In our study, a proportion of children under the age of five years presented with fever but had malaria negative blood slides. This indicated that there could be other causes of fever among the febrile children under five in the present study area. At a time when the proportion of malaria-related fevers are reported to be significantly declining in many parts of Africa [18], thus indicating increasing numbers of fevers related to other causes amongst children under five [18], the shift from presumptive diagnosis to parasitological diagnosis is recommended [1923]. Conversely, in order for the febrile patients to benefit from a full parasitological investigation, reliable and accessible diagnostic facilities are needed. To maximize malaria management, microscopy or RDTs must be made available and utilized appropriately at all level of health facilities. In addition, behaviour change of health workers from the traditional thinking that every fever is malaria is required; more so at this time when some clinicians have lost trust in laboratory results [37]. Health care providers must use microscopy or RDT results to guide anti-malarial treatment practices in a rational way.

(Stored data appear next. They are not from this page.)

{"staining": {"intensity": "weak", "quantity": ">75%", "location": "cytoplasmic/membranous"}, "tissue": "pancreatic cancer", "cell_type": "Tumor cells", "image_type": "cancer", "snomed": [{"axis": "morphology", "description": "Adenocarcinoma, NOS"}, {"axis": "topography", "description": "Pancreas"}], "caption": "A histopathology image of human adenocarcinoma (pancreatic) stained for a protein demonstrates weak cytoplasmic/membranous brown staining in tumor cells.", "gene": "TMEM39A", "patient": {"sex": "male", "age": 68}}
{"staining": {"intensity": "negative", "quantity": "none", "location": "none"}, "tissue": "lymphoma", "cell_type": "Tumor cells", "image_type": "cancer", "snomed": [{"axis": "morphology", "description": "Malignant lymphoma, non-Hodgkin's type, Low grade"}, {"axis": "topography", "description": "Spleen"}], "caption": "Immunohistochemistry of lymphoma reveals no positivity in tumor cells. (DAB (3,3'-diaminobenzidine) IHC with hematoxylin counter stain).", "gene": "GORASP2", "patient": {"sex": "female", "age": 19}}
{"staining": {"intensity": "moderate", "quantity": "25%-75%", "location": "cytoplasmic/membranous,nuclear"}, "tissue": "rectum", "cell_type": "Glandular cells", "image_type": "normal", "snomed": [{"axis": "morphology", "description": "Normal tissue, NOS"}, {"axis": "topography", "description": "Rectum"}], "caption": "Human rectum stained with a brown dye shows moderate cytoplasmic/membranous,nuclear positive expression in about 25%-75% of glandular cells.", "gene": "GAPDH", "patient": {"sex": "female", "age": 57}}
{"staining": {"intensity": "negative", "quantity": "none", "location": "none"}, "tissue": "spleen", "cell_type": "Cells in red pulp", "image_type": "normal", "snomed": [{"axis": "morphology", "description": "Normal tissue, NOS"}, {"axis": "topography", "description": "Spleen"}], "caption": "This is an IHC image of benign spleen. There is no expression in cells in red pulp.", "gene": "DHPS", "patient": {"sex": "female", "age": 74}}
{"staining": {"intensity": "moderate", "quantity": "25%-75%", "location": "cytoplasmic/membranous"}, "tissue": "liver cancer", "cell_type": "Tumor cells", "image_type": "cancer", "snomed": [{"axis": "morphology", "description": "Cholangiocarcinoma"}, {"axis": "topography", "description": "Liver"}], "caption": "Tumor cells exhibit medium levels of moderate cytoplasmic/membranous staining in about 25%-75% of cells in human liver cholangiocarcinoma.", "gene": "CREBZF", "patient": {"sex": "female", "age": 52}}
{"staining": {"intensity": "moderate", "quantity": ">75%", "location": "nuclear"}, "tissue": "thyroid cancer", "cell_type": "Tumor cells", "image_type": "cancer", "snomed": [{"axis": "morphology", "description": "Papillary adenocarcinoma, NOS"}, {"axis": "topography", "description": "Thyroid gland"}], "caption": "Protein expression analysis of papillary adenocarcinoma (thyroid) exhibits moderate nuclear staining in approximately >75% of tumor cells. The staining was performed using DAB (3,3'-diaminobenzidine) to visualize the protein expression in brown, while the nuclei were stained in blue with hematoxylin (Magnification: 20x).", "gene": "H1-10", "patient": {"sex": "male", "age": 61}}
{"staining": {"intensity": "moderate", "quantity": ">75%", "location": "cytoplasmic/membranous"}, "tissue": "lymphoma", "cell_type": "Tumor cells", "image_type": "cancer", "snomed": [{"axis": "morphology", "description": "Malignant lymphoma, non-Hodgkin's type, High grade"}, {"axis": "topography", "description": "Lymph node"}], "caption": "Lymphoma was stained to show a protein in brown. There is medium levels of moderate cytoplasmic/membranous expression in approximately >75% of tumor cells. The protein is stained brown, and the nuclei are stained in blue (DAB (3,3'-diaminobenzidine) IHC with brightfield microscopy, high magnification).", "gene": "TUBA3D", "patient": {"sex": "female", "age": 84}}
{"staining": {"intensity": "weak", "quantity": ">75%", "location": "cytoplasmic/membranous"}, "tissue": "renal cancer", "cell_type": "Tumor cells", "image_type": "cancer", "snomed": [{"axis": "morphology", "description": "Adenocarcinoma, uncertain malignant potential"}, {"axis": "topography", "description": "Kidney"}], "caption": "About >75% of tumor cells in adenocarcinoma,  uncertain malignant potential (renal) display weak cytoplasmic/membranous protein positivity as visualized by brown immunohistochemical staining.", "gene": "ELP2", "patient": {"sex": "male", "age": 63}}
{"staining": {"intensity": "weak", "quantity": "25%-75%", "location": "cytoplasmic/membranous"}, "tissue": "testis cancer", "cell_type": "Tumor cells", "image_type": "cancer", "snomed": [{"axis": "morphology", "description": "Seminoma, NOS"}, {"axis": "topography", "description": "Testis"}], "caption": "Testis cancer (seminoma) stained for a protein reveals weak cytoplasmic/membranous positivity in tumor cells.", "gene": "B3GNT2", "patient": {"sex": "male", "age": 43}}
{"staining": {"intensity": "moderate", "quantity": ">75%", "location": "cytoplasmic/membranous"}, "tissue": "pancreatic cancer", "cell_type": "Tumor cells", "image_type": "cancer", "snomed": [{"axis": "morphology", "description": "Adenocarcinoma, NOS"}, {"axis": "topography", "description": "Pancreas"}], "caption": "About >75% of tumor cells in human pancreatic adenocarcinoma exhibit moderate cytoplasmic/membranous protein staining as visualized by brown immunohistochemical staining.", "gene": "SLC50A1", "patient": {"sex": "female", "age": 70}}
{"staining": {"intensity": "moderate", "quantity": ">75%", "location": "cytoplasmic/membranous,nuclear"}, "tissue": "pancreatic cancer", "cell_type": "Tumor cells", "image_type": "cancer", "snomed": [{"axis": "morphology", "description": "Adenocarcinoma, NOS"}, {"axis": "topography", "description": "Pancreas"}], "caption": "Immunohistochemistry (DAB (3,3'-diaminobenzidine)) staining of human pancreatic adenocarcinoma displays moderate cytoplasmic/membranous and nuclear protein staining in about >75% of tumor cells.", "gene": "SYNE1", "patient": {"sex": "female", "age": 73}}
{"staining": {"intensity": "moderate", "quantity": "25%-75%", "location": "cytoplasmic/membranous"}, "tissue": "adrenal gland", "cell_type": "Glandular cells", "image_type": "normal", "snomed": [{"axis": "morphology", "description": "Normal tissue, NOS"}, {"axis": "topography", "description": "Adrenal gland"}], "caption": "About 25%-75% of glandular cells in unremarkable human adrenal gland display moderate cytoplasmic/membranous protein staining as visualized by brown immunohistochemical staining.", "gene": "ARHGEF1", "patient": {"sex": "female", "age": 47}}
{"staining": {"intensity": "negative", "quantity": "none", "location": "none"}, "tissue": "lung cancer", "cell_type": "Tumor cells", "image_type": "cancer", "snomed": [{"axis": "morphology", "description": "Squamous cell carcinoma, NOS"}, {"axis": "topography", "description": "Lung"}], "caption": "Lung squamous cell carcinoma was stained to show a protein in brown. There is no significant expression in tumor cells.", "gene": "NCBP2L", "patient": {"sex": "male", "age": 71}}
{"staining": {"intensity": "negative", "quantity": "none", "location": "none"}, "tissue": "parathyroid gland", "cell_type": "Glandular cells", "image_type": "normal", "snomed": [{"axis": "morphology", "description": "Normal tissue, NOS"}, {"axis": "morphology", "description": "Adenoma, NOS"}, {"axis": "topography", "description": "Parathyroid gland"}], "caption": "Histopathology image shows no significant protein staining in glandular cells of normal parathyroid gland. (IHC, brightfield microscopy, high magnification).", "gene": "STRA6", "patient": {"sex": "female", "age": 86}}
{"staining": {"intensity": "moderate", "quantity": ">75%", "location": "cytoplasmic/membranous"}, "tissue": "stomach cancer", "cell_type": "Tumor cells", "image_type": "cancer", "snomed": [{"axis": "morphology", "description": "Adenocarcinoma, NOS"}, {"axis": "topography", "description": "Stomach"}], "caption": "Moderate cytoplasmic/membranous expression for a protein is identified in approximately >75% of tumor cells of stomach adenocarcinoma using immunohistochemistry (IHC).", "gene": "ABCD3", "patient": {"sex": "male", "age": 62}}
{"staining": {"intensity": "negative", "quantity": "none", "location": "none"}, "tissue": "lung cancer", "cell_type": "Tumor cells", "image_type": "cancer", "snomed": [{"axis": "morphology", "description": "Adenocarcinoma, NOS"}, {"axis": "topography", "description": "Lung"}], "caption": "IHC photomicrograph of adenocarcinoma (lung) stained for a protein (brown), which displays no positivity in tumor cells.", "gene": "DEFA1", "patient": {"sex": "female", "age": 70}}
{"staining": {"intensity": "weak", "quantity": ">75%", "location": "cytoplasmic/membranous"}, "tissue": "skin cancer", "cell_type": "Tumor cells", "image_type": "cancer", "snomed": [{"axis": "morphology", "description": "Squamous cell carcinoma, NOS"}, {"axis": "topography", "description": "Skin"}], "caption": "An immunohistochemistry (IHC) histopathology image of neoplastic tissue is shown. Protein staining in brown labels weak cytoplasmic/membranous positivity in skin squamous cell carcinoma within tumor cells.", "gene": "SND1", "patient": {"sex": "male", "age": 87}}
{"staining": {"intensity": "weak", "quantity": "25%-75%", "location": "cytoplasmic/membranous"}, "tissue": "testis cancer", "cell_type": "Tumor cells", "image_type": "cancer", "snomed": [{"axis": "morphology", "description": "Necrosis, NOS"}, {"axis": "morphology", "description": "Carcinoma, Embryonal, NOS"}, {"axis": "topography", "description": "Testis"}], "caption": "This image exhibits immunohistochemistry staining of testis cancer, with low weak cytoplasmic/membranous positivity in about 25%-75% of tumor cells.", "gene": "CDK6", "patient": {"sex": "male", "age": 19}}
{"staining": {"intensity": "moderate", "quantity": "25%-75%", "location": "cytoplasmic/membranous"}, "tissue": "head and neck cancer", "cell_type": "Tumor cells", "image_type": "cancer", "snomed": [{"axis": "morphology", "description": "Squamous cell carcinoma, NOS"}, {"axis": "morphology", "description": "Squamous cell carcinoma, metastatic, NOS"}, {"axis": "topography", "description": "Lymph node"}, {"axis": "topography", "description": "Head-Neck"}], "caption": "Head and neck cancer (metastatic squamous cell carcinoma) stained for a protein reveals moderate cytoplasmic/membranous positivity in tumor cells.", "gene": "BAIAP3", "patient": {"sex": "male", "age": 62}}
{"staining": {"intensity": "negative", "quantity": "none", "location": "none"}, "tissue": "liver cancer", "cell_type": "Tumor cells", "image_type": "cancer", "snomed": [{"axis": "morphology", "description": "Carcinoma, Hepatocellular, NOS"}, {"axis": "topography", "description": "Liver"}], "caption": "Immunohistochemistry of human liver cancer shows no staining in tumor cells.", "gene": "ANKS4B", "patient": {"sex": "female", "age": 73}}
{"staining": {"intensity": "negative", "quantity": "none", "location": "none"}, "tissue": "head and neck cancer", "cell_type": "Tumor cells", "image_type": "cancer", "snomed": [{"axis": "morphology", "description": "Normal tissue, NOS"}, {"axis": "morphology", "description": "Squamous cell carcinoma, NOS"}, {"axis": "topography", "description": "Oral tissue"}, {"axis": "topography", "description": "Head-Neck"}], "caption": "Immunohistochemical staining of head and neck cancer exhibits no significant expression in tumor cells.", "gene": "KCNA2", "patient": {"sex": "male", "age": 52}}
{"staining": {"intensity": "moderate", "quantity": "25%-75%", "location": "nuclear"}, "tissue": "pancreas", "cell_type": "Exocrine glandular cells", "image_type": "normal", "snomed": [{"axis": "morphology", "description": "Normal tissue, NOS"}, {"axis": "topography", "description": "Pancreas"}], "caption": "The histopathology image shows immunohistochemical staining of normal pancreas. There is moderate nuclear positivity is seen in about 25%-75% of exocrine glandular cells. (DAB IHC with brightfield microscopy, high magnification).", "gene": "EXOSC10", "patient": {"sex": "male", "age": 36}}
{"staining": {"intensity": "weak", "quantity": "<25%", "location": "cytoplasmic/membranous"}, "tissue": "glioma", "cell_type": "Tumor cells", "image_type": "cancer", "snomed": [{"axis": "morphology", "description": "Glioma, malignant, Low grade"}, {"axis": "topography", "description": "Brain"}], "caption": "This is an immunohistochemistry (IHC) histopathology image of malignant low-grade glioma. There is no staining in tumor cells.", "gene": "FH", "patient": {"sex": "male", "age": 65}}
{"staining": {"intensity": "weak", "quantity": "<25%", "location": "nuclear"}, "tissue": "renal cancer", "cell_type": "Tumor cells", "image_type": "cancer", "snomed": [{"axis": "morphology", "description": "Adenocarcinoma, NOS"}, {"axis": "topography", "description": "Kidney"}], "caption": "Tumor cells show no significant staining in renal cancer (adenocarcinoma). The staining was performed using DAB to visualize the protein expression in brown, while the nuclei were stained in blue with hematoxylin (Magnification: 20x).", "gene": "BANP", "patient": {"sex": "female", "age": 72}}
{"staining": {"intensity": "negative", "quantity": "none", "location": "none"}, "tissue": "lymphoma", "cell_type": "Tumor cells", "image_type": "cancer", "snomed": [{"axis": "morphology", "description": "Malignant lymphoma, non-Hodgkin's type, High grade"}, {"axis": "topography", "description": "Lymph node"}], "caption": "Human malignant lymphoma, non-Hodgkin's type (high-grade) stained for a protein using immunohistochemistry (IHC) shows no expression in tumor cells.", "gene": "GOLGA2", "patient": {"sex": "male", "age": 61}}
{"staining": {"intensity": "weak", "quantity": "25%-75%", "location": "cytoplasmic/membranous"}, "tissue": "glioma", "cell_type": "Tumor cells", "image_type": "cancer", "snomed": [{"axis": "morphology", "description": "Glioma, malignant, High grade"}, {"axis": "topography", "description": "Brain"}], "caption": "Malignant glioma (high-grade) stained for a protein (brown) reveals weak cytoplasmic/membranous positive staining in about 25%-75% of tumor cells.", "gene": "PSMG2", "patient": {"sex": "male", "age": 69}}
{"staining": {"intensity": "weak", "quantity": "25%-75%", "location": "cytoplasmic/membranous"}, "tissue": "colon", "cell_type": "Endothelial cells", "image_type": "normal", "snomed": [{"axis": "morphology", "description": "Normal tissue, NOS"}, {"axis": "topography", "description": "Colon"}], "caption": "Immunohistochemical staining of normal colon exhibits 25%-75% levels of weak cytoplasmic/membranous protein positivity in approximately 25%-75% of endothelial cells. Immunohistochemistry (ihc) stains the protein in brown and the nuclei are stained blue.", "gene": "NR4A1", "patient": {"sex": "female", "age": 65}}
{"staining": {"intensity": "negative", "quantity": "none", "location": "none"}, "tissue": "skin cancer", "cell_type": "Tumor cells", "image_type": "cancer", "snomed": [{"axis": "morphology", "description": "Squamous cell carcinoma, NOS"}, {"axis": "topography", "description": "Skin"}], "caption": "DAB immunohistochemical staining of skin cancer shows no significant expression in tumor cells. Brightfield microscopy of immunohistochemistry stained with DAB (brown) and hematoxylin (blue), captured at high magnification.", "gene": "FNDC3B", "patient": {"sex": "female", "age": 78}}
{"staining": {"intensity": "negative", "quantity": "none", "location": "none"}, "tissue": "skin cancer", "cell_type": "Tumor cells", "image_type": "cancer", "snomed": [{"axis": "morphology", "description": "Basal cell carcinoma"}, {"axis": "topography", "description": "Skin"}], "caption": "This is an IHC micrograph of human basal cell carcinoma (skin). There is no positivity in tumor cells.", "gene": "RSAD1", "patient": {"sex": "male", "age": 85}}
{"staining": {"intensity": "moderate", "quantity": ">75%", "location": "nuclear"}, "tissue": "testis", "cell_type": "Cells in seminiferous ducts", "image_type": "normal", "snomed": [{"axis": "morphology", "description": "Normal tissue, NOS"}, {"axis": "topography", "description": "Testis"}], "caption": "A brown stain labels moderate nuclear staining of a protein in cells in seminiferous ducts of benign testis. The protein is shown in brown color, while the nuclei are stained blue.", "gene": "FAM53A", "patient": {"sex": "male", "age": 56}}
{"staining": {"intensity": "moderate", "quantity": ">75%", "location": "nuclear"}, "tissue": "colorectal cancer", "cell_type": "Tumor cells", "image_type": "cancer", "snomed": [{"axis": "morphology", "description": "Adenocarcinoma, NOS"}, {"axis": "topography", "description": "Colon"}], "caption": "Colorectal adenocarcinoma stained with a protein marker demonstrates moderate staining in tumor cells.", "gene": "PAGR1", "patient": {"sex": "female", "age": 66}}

Our study is subject to limitations. The cross sectional nature and the small sample size of the children under the age of five years, especially those with fever and malaria parasites, may have contributed to the lack of temporal association between malaria and other variables. In addition, a relatively small sample of the children under five who participated in the study may not be a complete representation of all the children under five who seek health services at the study health centre. Furthermore, the present study was conducted during the dry season, during which malaria transmission is known to be low. This may have contributed to the low prevalence of P. falciparum malaria observed in the present study participants, despite the area being located in holoendemic area [30, 31, 34]. Further investigation on malaria prevalence, with comparisons between seasons, predictors of malaria and use of malaria intervention tools in the present study area are warranted.

In conclusion, only a small proportion of febrile children under five were parasitologically positive for P. falciparum malaria and a proportion of the febrile children had malaria negative blood slides. Age (above one year) was the only association with malaria infections. To avoid the current practice of treating every fever with anti-malarial drugs, it is important to improve malaria diagnosis and the diagnosis of non-malaria fever. We recommend that health policy makers consider increasing microscopic diagnoses or malaria Rapid Diagnostic Tests (RDTs) to rural health facilities.